Two-Pass: O codificador executa duas vezes para alocar o bitrate com precisão, obtendo um arquivo de saída menor e com maior qualidade. Na primeira passagem, o codificador analisa o vídeo e gera arquivos de log. Na segunda, realiza a codificação com base nos resultados da análise para obter a melhor qualidade. O Two-Pass consome mais tempo que o One-Pass, portanto, não é adequado para cenários que exigem alta tempestividade de transcodificação, como streaming ao vivo e comunicação em tempo real. Se a taxa de compressão do vídeo de entrada for alta, evite usar Two-Pass para prevenir artefatos de blocos.
Termos comuns
Região
Uma região é um local onde você ativa um serviço da Alibaba Cloud. Selecione diferentes regiões da Alibaba Cloud para utilizar serviços mais próximos do seu negócio, garantindo menor latência de acesso e melhor experiência do usuário.
OSS
OSS é a sigla para Object Storage Service fornecido pela Alibaba Cloud. O MPS transcodifica arquivos de mídia armazenados no OSS. Os arquivos de saída também ficam no OSS. Para mais informações, consulte Termos.
Bucket
Um bucket é um contêiner para objetos armazenados no OSS. Todo objeto no OSS reside em um bucket. Configure diversas definições para um bucket, como região, permissões de acesso e formatos de armazenamento. Crie diferentes tipos de buckets para armazenar dados distintos conforme necessário.

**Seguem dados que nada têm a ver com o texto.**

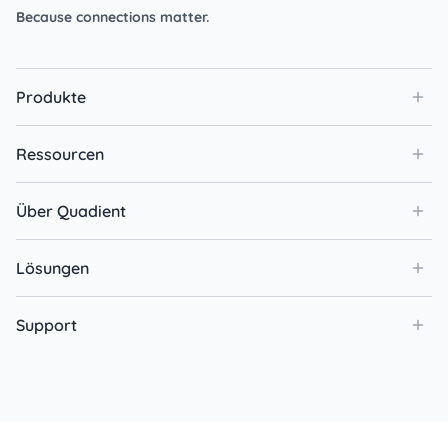
Because connections matter.
Produkte
Ressourcen
Über Quadient
Lösungen
Support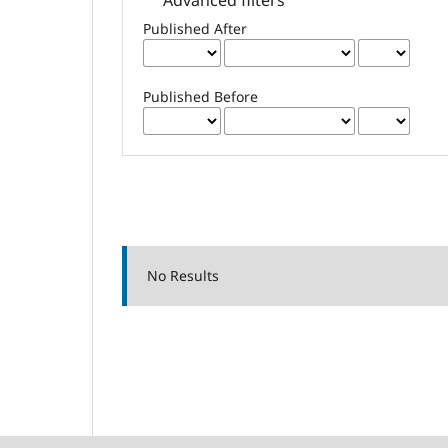
Published After
Published Before
No Results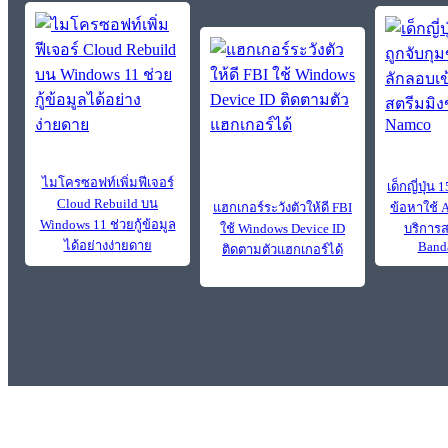
ไมโครซอฟท์เพิ่มฟีเจอร์
เด็กญี่ปุ่น
Cloud Rebuild บน
แฮกเกอร์ระวังตัวให้ดี FBI
ข้อหาใช้ A
Windows 11 ช่วยกู้ข้อมูล
ใช้ Windows Device ID
บริการ
ได้อย่างง่ายดาย
Band
ติดตามตัวแฮกเกอร์ได้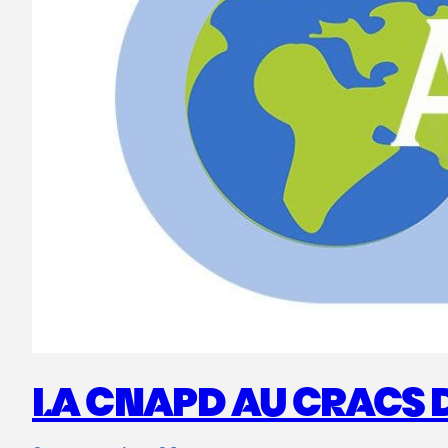
LA CNAPD AU CRACS 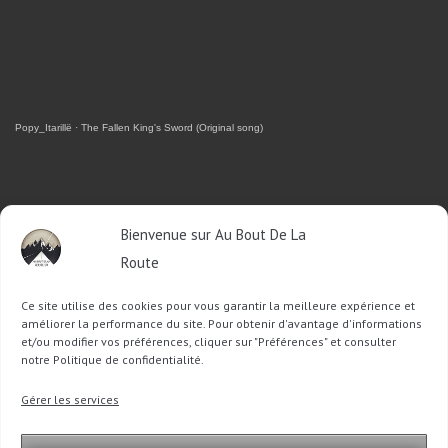
Popy_Itarillë
·
The Fallen King's Sword (Original song)
RETROUVEZ-MOI SUR FACEBOOK
Bienvenue sur Au Bout De La
Route
OU SUR TWITTER
Ce site utilise des cookies pour vous garantir la meilleure expérience et
Follow @Sophie_ABDLR
Tweet to @Sophie_ABDLR
améliorer la performance du site. Pour obtenir d'avantage d'informations
et/ou modifier vos préférences, cliquer sur "Préférences" et consulter
notre Politique de confidentialité.
Recherche
Gérer les services
pour
:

Para mais informações, veja a seção "Bucket" do tópico Termos.
Objeto
Objetos são a menor unidade de dados no OSS. Arquivos enviados para o OSS são chamados de objetos. Diferentemente de sistemas de arquivos tradicionais, os objetos no OSS usam uma estrutura plana em vez de hierárquica. Um objeto compõe-se de uma chave, metadados e os dados armazenados. Cada objeto em um bucket é identificado exclusivamente pela chave. Os metadados do objeto são um conjunto de pares chave-valor que definem suas propriedades, como tamanho e data da última modificação. Também é possível especificar metadados de usuário personalizados para objetos no OSS. Para mais informações, consulte a seção "Objeto" do tópico Termos.
Par de AccessKey
Um par de AccessKey é a credencial usada pelo OSS para autenticar um solicitante. Consiste em um AccessKey ID e um AccessKey secret. O OSS utiliza criptografia simétrica baseada no par de AccessKey para verificar a identidade do solicitante. O AccessKey ID identifica o usuário. O AccessKey secret criptografa e verifica strings de assinatura e buckets do OSS. Para garantir a segurança dos seus dados, mantenha o AccessKey secret confidencial.
O OSS suporta os seguintes tipos de pares de AccessKey:
Pares de AccessKey solicitados pelo proprietário do bucket.
Pares de AccessKey concedidos pelo proprietário do bucket por meio do Resource Access Management (RAM).
Pares de AccessKey concedidos pelo proprietário do bucket por meio do Security Token Service (STS).
Para mais informações, consulte Criar um par de AccessKey.